Bush Promises Military Pay Raises

ByABC News
February 12, 2001, 11:23 AM

Feb. 12 -- President Bush is going on tour to reassure the nation's armed forces he will make good on his campaign pledge to boost spending, buck-up morale and strengthen a military he said was in decline.

After signaling a surprise decision to put any major defense budget increases on hold, the new commander in chief today promised his troops a $1.4 billion pay raise.

"While you're serving us well, America is not serving you well enough," Bush told soldiers at Fort Stewart, Ga. the first of three military bases he will visit this week. "America needs a military where our best and brightest are proud to serve, and proud to stay."

Bush announced a total of $5.7 billion in new proposed military spending, including an additional $3.9 billion to improve military health benefits $400 million to improve housing.

Low pay and poor housing, the president said, are "not the way a great nation should reward courage and idealism. It's ungrateful, it's unwise and, it is unacceptable."

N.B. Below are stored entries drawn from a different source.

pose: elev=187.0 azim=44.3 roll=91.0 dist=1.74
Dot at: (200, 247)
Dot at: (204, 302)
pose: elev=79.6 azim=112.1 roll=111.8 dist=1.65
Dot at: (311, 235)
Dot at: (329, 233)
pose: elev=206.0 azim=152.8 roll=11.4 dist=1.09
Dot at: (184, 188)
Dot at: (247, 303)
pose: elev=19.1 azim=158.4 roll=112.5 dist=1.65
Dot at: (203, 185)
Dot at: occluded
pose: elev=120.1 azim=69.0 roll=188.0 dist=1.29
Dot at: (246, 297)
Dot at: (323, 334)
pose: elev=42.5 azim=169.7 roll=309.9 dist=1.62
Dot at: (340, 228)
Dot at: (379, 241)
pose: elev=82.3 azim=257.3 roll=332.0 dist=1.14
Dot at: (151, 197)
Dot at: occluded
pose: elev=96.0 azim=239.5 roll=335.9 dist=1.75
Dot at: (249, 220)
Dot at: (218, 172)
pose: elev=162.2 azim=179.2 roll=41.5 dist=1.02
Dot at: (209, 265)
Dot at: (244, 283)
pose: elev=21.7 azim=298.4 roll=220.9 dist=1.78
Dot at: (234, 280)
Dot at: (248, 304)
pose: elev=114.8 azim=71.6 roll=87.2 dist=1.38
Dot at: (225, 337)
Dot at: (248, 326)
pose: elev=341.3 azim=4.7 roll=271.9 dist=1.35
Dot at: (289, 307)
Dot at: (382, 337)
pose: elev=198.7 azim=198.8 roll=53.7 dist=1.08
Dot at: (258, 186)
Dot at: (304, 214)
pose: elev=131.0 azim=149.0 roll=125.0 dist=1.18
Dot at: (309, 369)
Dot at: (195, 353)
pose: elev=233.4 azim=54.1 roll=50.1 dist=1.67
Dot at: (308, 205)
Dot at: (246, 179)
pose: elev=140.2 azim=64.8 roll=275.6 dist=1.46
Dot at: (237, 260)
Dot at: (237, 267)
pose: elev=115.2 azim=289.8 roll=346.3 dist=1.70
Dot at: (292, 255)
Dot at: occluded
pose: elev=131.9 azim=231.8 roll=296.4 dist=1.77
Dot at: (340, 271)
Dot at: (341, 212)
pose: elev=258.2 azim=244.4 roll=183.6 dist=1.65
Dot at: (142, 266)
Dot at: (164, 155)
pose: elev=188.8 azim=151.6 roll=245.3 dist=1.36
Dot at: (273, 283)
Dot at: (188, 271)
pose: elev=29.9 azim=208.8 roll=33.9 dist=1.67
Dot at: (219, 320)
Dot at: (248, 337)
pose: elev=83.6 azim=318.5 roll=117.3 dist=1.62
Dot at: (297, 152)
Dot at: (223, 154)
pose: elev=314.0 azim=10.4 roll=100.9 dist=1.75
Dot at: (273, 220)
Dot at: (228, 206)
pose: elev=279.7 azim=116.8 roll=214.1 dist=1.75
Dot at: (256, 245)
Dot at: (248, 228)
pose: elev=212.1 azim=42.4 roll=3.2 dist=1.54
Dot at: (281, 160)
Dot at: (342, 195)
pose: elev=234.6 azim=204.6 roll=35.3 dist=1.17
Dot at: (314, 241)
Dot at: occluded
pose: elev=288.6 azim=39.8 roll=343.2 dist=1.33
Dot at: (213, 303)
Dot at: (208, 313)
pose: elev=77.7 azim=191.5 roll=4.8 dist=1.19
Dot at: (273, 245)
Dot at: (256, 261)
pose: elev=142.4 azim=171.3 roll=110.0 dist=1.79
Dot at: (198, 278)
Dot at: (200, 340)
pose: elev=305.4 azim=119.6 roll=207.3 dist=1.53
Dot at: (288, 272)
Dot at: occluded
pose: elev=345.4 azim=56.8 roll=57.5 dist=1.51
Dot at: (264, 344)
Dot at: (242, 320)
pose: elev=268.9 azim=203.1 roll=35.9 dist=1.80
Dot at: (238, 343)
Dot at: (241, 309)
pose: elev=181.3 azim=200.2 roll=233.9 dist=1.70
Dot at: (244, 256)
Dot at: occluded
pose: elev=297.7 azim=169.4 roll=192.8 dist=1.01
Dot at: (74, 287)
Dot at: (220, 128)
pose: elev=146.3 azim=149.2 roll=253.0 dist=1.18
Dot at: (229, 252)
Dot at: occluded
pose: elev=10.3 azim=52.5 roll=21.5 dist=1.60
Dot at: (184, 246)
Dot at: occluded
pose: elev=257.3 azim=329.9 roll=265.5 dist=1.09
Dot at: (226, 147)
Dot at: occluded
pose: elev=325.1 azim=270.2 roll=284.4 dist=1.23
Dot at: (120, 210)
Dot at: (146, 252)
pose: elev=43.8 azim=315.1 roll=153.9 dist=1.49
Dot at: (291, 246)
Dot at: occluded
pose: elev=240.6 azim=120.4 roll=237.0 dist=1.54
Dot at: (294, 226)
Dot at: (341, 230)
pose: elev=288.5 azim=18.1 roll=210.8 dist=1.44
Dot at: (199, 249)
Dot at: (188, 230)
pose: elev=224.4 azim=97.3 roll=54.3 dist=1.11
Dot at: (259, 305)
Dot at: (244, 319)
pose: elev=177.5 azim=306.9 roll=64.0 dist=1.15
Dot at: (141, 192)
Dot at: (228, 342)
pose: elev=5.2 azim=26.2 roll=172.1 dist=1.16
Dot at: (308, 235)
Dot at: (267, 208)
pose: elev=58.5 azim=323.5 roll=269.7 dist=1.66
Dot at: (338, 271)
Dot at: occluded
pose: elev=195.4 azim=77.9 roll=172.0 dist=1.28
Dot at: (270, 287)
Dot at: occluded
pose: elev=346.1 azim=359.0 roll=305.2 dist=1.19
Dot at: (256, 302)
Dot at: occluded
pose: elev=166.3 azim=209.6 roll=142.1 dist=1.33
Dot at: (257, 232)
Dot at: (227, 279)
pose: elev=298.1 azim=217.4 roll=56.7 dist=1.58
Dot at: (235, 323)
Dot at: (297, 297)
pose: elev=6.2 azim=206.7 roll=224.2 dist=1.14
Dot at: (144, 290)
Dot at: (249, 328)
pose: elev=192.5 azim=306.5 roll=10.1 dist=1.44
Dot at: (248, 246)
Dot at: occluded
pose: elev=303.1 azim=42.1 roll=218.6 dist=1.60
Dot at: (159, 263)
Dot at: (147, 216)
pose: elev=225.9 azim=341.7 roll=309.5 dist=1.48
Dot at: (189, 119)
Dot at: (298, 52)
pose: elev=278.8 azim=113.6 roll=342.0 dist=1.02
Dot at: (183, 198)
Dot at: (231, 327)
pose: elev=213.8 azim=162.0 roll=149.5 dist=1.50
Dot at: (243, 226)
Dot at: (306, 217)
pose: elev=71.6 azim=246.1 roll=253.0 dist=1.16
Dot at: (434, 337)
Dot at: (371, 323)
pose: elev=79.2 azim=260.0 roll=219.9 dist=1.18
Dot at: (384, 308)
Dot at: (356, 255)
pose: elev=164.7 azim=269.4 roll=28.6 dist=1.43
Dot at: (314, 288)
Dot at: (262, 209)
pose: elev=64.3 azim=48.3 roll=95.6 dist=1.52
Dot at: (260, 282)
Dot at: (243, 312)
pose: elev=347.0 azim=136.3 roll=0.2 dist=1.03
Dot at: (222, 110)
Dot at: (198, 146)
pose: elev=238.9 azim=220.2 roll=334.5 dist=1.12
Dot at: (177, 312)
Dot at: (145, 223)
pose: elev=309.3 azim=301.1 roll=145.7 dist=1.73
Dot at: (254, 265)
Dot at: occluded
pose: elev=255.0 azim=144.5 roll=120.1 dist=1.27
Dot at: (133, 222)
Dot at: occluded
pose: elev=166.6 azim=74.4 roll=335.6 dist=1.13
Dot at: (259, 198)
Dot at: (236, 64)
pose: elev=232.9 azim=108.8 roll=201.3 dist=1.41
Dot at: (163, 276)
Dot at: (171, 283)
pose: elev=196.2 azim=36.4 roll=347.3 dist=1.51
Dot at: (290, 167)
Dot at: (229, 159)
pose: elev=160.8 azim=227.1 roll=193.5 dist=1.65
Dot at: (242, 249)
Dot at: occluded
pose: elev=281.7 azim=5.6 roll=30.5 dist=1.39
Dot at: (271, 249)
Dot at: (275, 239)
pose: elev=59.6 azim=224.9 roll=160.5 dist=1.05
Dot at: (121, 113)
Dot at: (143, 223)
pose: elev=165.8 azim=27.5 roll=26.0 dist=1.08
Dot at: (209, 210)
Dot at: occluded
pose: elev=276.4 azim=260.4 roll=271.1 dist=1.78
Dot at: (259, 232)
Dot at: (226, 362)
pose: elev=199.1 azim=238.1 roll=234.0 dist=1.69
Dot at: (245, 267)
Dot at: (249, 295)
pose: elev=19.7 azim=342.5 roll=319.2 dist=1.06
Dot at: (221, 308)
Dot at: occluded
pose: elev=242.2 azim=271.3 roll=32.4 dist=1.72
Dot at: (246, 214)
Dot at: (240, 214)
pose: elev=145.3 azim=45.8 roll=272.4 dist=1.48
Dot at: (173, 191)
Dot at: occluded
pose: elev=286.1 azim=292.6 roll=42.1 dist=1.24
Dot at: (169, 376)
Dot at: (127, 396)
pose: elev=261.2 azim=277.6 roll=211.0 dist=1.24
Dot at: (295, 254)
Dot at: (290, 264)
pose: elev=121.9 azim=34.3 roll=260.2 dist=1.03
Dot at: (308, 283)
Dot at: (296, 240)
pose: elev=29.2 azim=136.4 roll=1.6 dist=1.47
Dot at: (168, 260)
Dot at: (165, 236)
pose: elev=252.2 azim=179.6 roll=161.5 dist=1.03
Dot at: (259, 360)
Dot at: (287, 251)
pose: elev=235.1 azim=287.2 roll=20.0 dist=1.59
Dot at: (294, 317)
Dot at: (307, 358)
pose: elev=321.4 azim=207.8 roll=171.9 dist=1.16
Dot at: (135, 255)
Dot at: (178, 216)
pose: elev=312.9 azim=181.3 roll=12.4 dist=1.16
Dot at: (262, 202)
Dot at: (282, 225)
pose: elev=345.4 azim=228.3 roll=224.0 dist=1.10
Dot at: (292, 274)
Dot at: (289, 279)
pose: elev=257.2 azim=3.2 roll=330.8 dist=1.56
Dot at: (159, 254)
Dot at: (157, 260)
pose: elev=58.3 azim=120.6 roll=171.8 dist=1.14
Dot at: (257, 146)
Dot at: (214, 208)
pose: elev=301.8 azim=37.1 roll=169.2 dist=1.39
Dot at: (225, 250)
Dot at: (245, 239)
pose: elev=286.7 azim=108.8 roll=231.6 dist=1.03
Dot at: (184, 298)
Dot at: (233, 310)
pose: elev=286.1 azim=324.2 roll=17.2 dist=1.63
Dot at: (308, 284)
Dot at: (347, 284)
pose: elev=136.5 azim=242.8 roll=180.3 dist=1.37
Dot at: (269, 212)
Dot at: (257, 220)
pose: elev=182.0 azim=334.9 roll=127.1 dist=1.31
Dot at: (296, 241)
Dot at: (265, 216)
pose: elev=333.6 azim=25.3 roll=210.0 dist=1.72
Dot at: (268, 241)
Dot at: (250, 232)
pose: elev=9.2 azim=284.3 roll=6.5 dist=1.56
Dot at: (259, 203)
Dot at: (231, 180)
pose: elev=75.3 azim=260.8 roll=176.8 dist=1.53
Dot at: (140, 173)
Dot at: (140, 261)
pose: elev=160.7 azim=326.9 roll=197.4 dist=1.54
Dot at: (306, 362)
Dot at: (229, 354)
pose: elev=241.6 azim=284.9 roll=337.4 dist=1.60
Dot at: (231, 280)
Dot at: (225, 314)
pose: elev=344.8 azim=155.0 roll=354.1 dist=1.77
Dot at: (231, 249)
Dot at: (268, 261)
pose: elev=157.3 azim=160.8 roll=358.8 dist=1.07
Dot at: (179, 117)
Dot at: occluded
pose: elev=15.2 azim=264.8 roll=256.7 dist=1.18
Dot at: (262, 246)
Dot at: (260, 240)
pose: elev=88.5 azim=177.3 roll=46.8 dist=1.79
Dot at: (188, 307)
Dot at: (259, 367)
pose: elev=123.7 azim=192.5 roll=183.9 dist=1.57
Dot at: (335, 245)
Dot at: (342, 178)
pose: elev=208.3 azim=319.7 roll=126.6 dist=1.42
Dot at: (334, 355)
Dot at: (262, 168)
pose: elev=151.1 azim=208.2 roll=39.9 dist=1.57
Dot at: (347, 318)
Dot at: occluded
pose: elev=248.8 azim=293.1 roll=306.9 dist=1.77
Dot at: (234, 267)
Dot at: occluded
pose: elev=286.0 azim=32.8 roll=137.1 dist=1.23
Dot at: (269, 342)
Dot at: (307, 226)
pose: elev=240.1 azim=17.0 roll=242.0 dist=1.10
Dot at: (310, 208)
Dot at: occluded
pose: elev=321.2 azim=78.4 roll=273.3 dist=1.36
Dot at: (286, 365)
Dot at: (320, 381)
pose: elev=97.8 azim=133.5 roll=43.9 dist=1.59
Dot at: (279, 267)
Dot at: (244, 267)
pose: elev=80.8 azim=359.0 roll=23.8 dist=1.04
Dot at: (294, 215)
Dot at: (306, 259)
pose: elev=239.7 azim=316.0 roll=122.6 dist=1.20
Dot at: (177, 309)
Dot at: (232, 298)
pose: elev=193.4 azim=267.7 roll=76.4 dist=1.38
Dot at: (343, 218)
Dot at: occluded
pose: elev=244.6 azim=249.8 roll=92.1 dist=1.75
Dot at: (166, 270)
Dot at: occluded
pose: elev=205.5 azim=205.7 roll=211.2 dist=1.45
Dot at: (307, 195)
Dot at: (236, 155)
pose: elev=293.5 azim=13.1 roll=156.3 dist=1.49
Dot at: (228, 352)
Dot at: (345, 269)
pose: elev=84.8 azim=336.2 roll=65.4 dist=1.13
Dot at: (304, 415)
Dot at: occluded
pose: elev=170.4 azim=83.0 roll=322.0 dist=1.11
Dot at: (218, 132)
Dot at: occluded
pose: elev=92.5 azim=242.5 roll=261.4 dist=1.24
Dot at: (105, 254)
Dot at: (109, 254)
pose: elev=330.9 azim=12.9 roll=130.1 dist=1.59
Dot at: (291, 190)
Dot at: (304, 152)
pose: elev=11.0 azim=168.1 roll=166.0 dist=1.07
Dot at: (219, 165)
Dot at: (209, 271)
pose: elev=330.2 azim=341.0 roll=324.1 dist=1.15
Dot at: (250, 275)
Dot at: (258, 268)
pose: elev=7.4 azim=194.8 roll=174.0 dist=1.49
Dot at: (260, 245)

"We will do better," he vowed.

Bush Defense Budget Under Fire

But the Bush administration is putting off any major increase in overall defense spending until after the Pentagon completes a wide-sweeeping strategic review. The 2002 budget outline the White House will soon submit to Congress is expected to include only $310 billion in total funding for the military the same amount proposed by former President Clinton.

Bush's budget plan has fallen under fire from defense "hawks" on both sides of the aisle on Capitol Hill, who warn Bush he is dangerously close to breaking his campaign trail promise to service men and women that "Help is on the way."

Former vice-presidential nominee Sen. Joseph Lieberman, D-Conn., today urged Bush to trim the 10-year $1.6 trillion federal income tax cut proposal he is now pushing on Capitol Hill in order to allow an immediate increase in defense spending.

"Now that he is in the White House, President Bush seems content to tell our fighting forces, not that help is on the way, but that the check is in the mail," Lieberman, a member of the Armed Services Committee, said at a news conference following Bush's remarks. "I ask the president not just to rethink his freeze on defense spending for next year, but to rethink his tax plan."